Data to use:
--- BEGIN ---

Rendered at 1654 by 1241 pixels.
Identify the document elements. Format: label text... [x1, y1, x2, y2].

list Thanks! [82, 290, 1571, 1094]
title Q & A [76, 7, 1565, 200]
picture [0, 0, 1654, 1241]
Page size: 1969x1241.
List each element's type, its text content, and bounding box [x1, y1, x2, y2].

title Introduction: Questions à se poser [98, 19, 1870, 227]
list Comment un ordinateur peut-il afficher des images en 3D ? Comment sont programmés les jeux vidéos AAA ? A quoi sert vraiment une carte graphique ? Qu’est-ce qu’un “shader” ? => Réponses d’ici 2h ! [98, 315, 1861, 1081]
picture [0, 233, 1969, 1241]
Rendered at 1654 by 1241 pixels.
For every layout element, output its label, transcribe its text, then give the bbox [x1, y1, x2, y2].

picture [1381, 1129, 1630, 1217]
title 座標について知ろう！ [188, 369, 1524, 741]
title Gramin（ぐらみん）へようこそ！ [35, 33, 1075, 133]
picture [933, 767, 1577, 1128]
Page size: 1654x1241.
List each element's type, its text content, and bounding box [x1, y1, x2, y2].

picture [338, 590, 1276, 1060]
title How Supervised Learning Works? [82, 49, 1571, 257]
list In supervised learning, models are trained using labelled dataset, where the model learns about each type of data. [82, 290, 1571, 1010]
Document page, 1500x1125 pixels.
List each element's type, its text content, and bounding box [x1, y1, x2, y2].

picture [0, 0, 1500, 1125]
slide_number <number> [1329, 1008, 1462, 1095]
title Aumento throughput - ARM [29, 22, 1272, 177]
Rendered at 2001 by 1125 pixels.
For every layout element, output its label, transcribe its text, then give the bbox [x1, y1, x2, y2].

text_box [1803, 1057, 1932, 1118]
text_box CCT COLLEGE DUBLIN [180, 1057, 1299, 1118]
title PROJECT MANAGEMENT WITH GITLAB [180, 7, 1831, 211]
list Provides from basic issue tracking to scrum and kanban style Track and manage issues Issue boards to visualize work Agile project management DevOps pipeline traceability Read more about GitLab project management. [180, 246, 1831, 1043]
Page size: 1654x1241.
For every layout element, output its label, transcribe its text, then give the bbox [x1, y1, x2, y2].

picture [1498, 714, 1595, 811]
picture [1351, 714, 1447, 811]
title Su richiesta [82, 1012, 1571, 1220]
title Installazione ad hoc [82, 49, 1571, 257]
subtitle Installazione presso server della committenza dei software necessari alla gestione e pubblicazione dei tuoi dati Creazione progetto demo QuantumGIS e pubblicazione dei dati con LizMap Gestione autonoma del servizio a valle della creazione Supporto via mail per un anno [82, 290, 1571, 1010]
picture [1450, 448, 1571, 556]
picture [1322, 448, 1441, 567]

--- END ---

What is required:
Copy every one of the records above word for word, keeping each line and its order unchanged.

Exercise answer:
Rendered at 1654 by 1241 pixels.
Identify the document elements. Format: label text... [x1, y1, x2, y2].

list Thanks! [82, 290, 1571, 1094]
title Q & A [76, 7, 1565, 200]
picture [0, 0, 1654, 1241]
Page size: 1969x1241.
List each element's type, its text content, and bounding box [x1, y1, x2, y2].

title Introduction: Questions à se poser [98, 19, 1870, 227]
list Comment un ordinateur peut-il afficher des images en 3D ? Comment sont programmés les jeux vidéos AAA ? A quoi sert vraiment une carte graphique ? Qu’est-ce qu’un “shader” ? => Réponses d’ici 2h ! [98, 315, 1861, 1081]
picture [0, 233, 1969, 1241]
Rendered at 1654 by 1241 pixels.
For every layout element, output its label, transcribe its text, then give the bbox [x1, y1, x2, y2].

picture [1381, 1129, 1630, 1217]
title 座標について知ろう！ [188, 369, 1524, 741]
title Gramin（ぐらみん）へようこそ！ [35, 33, 1075, 133]
picture [933, 767, 1577, 1128]
Page size: 1654x1241.
List each element's type, its text content, and bounding box [x1, y1, x2, y2].

picture [338, 590, 1276, 1060]
title How Supervised Learning Works? [82, 49, 1571, 257]
list In supervised learning, models are trained using labelled dataset, where the model learns about each type of data. [82, 290, 1571, 1010]
Document page, 1500x1125 pixels.
List each element's type, its text content, and bounding box [x1, y1, x2, y2].

picture [0, 0, 1500, 1125]
slide_number <number> [1329, 1008, 1462, 1095]
title Aumento throughput - ARM [29, 22, 1272, 177]
Rendered at 2001 by 1125 pixels.
For every layout element, output its label, transcribe its text, then give the bbox [x1, y1, x2, y2].

text_box [1803, 1057, 1932, 1118]
text_box CCT COLLEGE DUBLIN [180, 1057, 1299, 1118]
title PROJECT MANAGEMENT WITH GITLAB [180, 7, 1831, 211]
list Provides from basic issue tracking to scrum and kanban style Track and manage issues Issue boards to visualize work Agile project management DevOps pipeline traceability Read more about GitLab project management. [180, 246, 1831, 1043]
Page size: 1654x1241.
For every layout element, output its label, transcribe its text, then give the bbox [x1, y1, x2, y2].

picture [1498, 714, 1595, 811]
picture [1351, 714, 1447, 811]
title Su richiesta [82, 1012, 1571, 1220]
title Installazione ad hoc [82, 49, 1571, 257]
subtitle Installazione presso server della committenza dei software necessari alla gestione e pubblicazione dei tuoi dati Creazione progetto demo QuantumGIS e pubblicazione dei dati con LizMap Gestione autonoma del servizio a valle della creazione Supporto via mail per un anno [82, 290, 1571, 1010]
picture [1450, 448, 1571, 556]
picture [1322, 448, 1441, 567]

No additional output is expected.